In this philosophical stance he is far from alone, but Mr Appleton long ago decided to act on his beliefs.
And so we come to a good news story about what can happen when people set an example, form sympathetic alliances, dirty their hands and substitute altruism for ego.
Mr Appleton has a little remnant cool-temperate rainforest on his property at Balook, in that misty part of the Strzelecki Ranges where even in summer a persistent drizzle can feel like a sponge bath.
The rainforest has nowhere to run, he says. This is its final refuge. But the fact that it has survived at all is reason for hope.

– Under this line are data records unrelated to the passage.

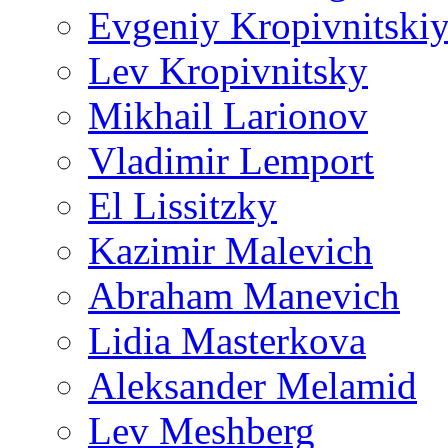
Evgeniy Kropivnitski
Lev Kropivnitsky
Mikhail Larionov
Vladimir Lemport
El Lissitzky
Kazimir Malevich
Abraham Manevich
Lidia Masterkova
Aleksander Melamid
Lev Meshberg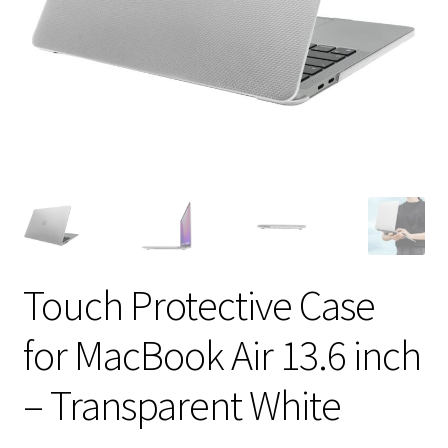
Touch Protective Case
for MacBook Air 13.6 inch
– Transparent White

It could have disappeared during the wholesale (and many now say mad) clearing of Gippsland's Great Forest, which began in the 1870s, when settlers decided ancient stands of glorious mountain ash should make way for crops and cattle.

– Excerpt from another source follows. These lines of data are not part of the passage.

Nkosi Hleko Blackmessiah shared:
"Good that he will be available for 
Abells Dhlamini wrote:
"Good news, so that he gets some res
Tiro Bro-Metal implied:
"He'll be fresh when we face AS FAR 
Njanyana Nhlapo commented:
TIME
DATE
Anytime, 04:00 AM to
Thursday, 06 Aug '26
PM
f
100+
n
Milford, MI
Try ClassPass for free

Richard Appleton's parents bought the 40-hectare Balook property in 1953. They cleared a few patches to grow potatoes and ride horses.
But when the Forests Commission came knocking, Mr Appleton's mother refused to sell. The area was beginning to recover from the 1944 bushfires. When Mr Appleton acquired the property in 1997, he sat down to plan not just its preservation, but a replanting scheme. He wanted to recreate the biodiversity that would have existed 200 years ago, when the tree canopy protected a dense understorey, and animals and birds had a symbiotic relationship that contributed to their survival. An environment, that is, that did not need human tampering.
Today, Mr Appleton's property is a little native oasis flanked by the Tarra Bulga National Park and the Merrimans Creek headwaters.
The leeches cling like limpet mines as you gingerly pick your way through gullies where Mr Appleton has loosened the formidable grip of blackberry infestation, allowing native shrubs and ferns to reclaim their rightful place.
He is putting in sassafras, beech and, of course, eucalypts — but it's a hell of a task. He turned to Trust For Nature for help. Like many Victorian landowners developing an eco-consciousness, Mr Appleton signed a covenant, protecting the land from opportunistic development.
Since 1972, the trust, a not-for-profit organisation, has been in the vanguard of innovative moves to protect Victoria's native habitat through covenants, land purchases and management programs.
In 2006, the trust put Mr Appleton in touch with Brendan Condon, of Australian Ecosystems. He is director of an offshoot organisation, Climate Positive, which is dealing with historical carbon debt.
It is not enough to be carbon neutral, Mr Condon says — we can suck it out of the atmosphere and lock it down.
Science is making inroads, all we need is the will to act positively. He dubs it "carbon catching".
On Friday, we went with Mr Condon and Trust For Nature's executive director, Mike Gooey, on a visit to Balook.
Also on board was the trust's West Gippsland conservation officer, John Hick.
Our little expedition was joined at Mr Appleton's home by GippsLandcare representative Gaby Mitchell, then we walked.
Mr Hick described one magnificent specimen of mountain ash as stately, exactly the word you had to settle on.
Mr Appleton took us to the paddocks where, with help from Climate Positive volunteers, thousands of eucalypts, wattles and acacias have been planted. There will be another planting in July.
Richard Appleton has a vision. He knows he won't be around to see the mature results.
Nor will any of us who don't know what to do except use energy-efficient light globes and ride a bike to the supermarket. But it is a vision that incorporates hope for a future with oxygen, and last Friday's expeditioners agreed that hope is as good a place as any to start.